UK Release date: 4th December 2009
Watched on Sky+ Friday 5th July 2013.
PLEASE NOTE: THERE MAY BE UNINTENTIONAL SPOILERS IN THIS REVIEW.
There are many award-winning films out there that I have never seen; not because I don’t want to see them, more because I’m not aware of them. This is a case in point; the winner of the 2009 Oscar for best picture in a foreign language, amongst many other awards; it wasn’t even released here in the UK until December ’09 and even then it had little (or no) publicity behind it. Needless to say, it wasn’t until I happened upon it in the TV listings that I became aware of this film. I have to say I was impressed! It had more emotional depth than many western films on a similar subject. Here’s a very brief summary before I go deeper into it.
When cellist Daigo Kobayashi (Masahiro Motoki) loses his job, he returns to the town where he grew up. Taking his wife, Mika (Ryôko Hirosue), with him, they go and stay in his mothers’ old house. She had passed away two years previous and had left the house to Daigo. Looking for a job, he sees an advert that looks a little cryptic; something to do with ‘Departures’; but still, he rings up and gets an interview. He is employed almost immediately without knowing an awful a lot about what his new career will entail. His new boss, Ikuei Sasaki (Tsutomu Yamazaki), is quite enigmatic but soon all becomes clear. The job is to perform a ceremony for the dead; cleaning and dressing the body, applying make-up and placing them in the coffin. All this is done with great reverence with the departed’s friends and family looking on. Daigo soon learns though that this kind of work is frowned upon, but by then he has come to love what he does. How will his wife react and what will he find out about his family now he has returned home?
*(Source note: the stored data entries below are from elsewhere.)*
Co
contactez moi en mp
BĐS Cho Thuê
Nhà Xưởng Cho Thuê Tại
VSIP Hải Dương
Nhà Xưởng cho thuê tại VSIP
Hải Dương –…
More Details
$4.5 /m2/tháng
Beautifully shot with some great exteriors; the landscape take quite a big part in this film. There were some lovely comic moments as well as some quite distressing scenes as the families go through all kinds of emotions as the say goodbye to their loved ones. I’ll admit to having found it quite touching at times and even shed a tear or two for my dear departed mum. Of course music plays quite a big part in the film and there are some really touching scenes as Daigo plays his cello out in the fields. I did find, however, that the final act didn’t quite have the emotional punch I had expected. Yes, the emotions were there, but it didn’t quite hit home the way I anticipated. Even so, it’s a film I really enjoyed and one I would happily watch again someday.
SteelMonster’s verdict: RECOMMENDED
My score: 8.2/10.
IMDb Score: 8.1/10 (based on 23,334 votes when this review was written).
MetaScore: 68/100: (Based on 27 critic reviews provided by Metacritic.com at the time of going to press).
Rotten Tomatoes ‘Audience’ Score: 88/100 (based on 50,949 user ratings counted at the time of going to press).